Task to complete:
From the entries below, pull out each line that contains the string "RatePerProfile".
==*==
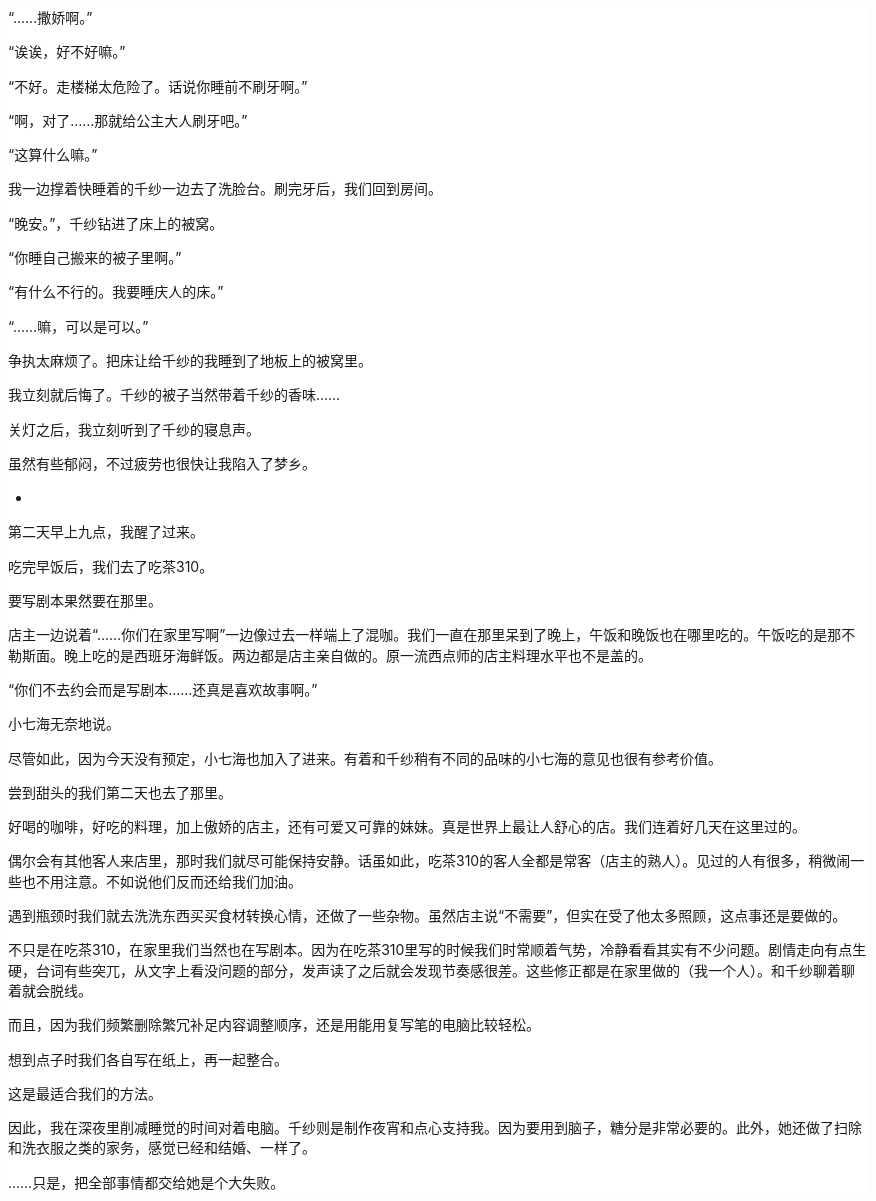 “……撒娇啊。”

“诶诶，好不好嘛。”

“不好。走楼梯太危险了。话说你睡前不刷牙啊。”

“啊，对了……那就给公主大人刷牙吧。”

“这算什么嘛。”

我一边撑着快睡着的千纱一边去了洗脸台。刷完牙后，我们回到房间。

“晚安。”，千纱钻进了床上的被窝。

“你睡自己搬来的被子里啊。”

“有什么不行的。我要睡庆人的床。”

“……嘛，可以是可以。”

争执太麻烦了。把床让给千纱的我睡到了地板上的被窝里。

我立刻就后悔了。千纱的被子当然带着千纱的香味……

关灯之后，我立刻听到了千纱的寝息声。

虽然有些郁闷，不过疲劳也很快让我陷入了梦乡。

*

第二天早上九点，我醒了过来。

吃完早饭后，我们去了吃茶310。

要写剧本果然要在那里。

店主一边说着“……你们在家里写啊”一边像过去一样端上了混咖。我们一直在那里呆到了晚上，午饭和晚饭也在哪里吃的。午饭吃的是那不勒斯面。晚上吃的是西班牙海鲜饭。两边都是店主亲自做的。原一流西点师的店主料理水平也不是盖的。

“你们不去约会而是写剧本……还真是喜欢故事啊。”

小七海无奈地说。

尽管如此，因为今天没有预定，小七海也加入了进来。有着和千纱稍有不同的品味的小七海的意见也很有参考价值。

尝到甜头的我们第二天也去了那里。

好喝的咖啡，好吃的料理，加上傲娇的店主，还有可爱又可靠的妹妹。真是世界上最让人舒心的店。我们连着好几天在这里过的。

偶尔会有其他客人来店里，那时我们就尽可能保持安静。话虽如此，吃茶310的客人全都是常客（店主的熟人）。见过的人有很多，稍微闹一些也不用注意。不如说他们反而还给我们加油。

遇到瓶颈时我们就去洗洗东西买买食材转换心情，还做了一些杂物。虽然店主说“不需要”，但实在受了他太多照顾，这点事还是要做的。

不只是在吃茶310，在家里我们当然也在写剧本。因为在吃茶310里写的时候我们时常顺着气势，冷静看看其实有不少问题。剧情走向有点生硬，台词有些突兀，从文字上看没问题的部分，发声读了之后就会发现节奏感很差。这些修正都是在家里做的（我一个人）。和千纱聊着聊着就会脱线。

而且，因为我们频繁删除繁冗补足内容调整顺序，还是用能用复写笔的电脑比较轻松。

想到点子时我们各自写在纸上，再一起整合。

这是最适合我们的方法。

因此，我在深夜里削减睡觉的时间对着电脑。千纱则是制作夜宵和点心支持我。因为要用到脑子，糖分是非常必要的。此外，她还做了扫除和洗衣服之类的家务，感觉已经和结婚、一样了。

……只是，把全部事情都交给她是个大失败。
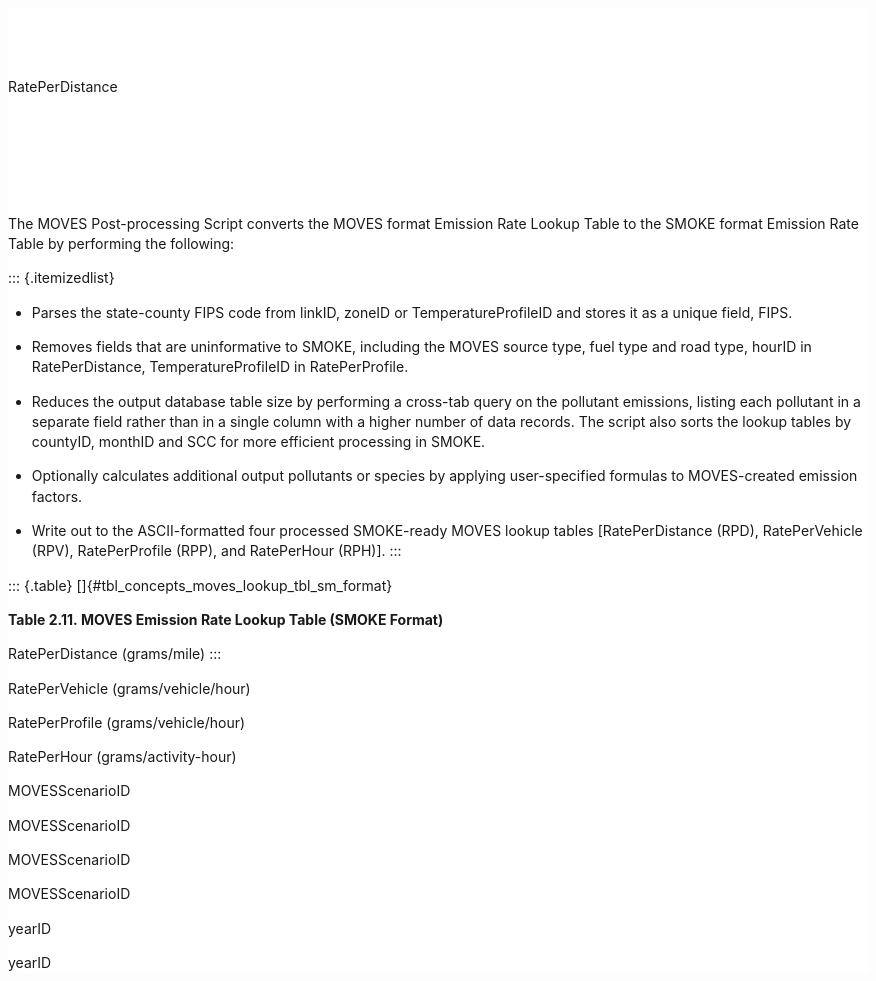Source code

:  

 

RatePerDistance

 

 

 

The MOVES Post-processing Script converts the MOVES format Emission Rate
Lookup Table to the SMOKE format Emission Rate Table by performing the
following:

::: {.itemizedlist}
-   Parses the state-county FIPS code from linkID, zoneID or
    TemperatureProfileID and stores it as a unique field, FIPS.

-   Removes fields that are uninformative to SMOKE, including the MOVES
    source type, fuel type and road type, hourID in RatePerDistance,
    TemperatureProfileID in RatePerProfile.

-   Reduces the output database table size by performing a cross-tab
    query on the pollutant emissions, listing each pollutant in a
    separate field rather than in a single column with a higher number
    of data records. The script also sorts the lookup tables by
    countyID, monthID and SCC for more efficient processing in SMOKE.

-   Optionally calculates additional output pollutants or species by
    applying user-specified formulas to MOVES-created emission factors.

-   Write out to the ASCII-formatted four processed SMOKE-ready MOVES
    lookup tables \[RatePerDistance (RPD), RatePerVehicle (RPV),
    RatePerProfile (RPP), and RatePerHour (RPH)\].
:::

::: {.table}
[]{#tbl_concepts_moves_lookup_tbl_sm_format}

**Table 2.11. MOVES Emission Rate Lookup Table (SMOKE Format)**

RatePerDistance (grams/mile)
:::

RatePerVehicle (grams/vehicle/hour)

RatePerProfile (grams/vehicle/hour)

RatePerHour (grams/activity-hour)

MOVESScenarioID

MOVESScenarioID

MOVESScenarioID

MOVESScenarioID

yearID

yearID

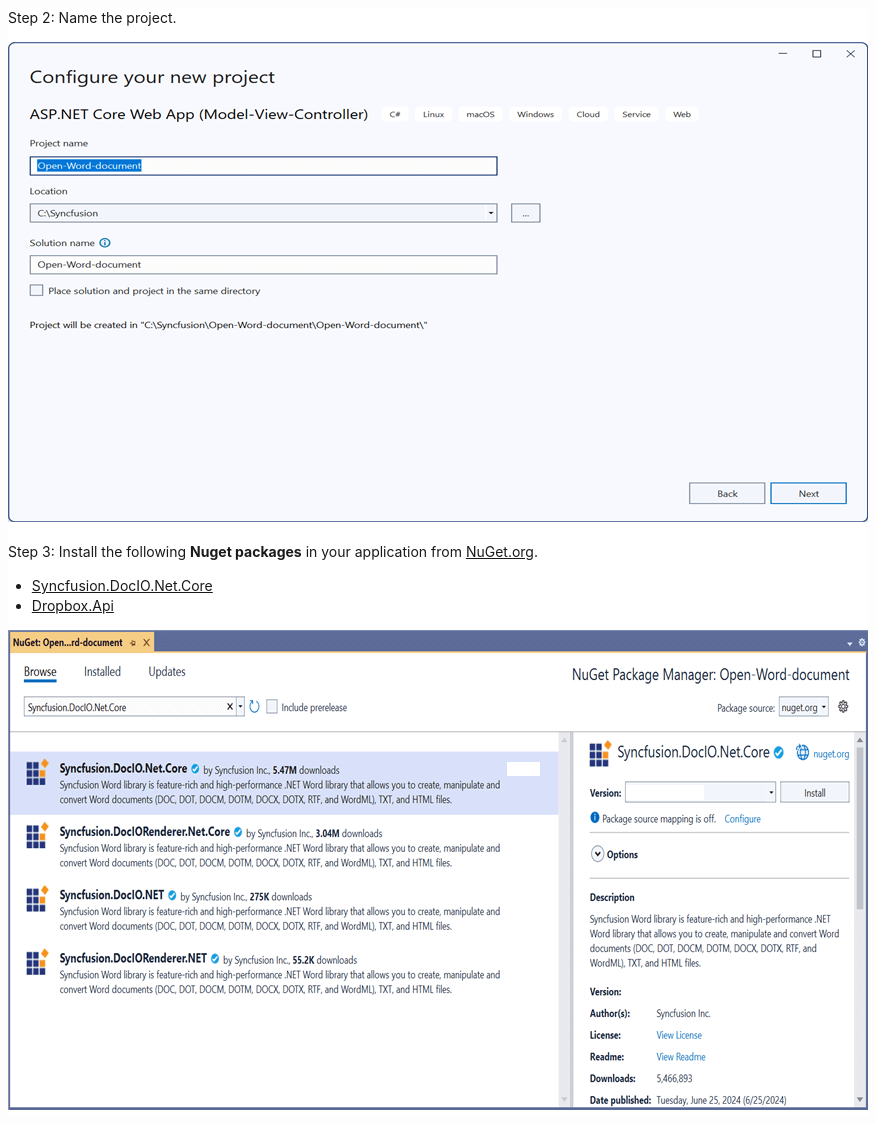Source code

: Step 2: Name the project.

![Name the project](Cloud-Storage/DropBox/Name-the-project-for-open-document.png)

Step 3: Install the following **Nuget packages** in your application from [NuGet.org](https://www.nuget.org/).

* [Syncfusion.DocIO.Net.Core](https://www.nuget.org/packages/Syncfusion.DocIO.Net.Core)
* [Dropbox.Api](https://www.nuget.org/packages/Dropbox.Api)

![Install Syncfusion.DocIO.Net.Core NuGet Package](Cloud-Storage/DropBox/DocIO-NuGet-package-for-ASPNET-Core-for-open-document.png)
==*==
Response area:
    TemperatureProfileID in RatePerProfile.
    RatePerProfile (RPP), and RatePerHour (RPH)\].
RatePerProfile (grams/vehicle/hour)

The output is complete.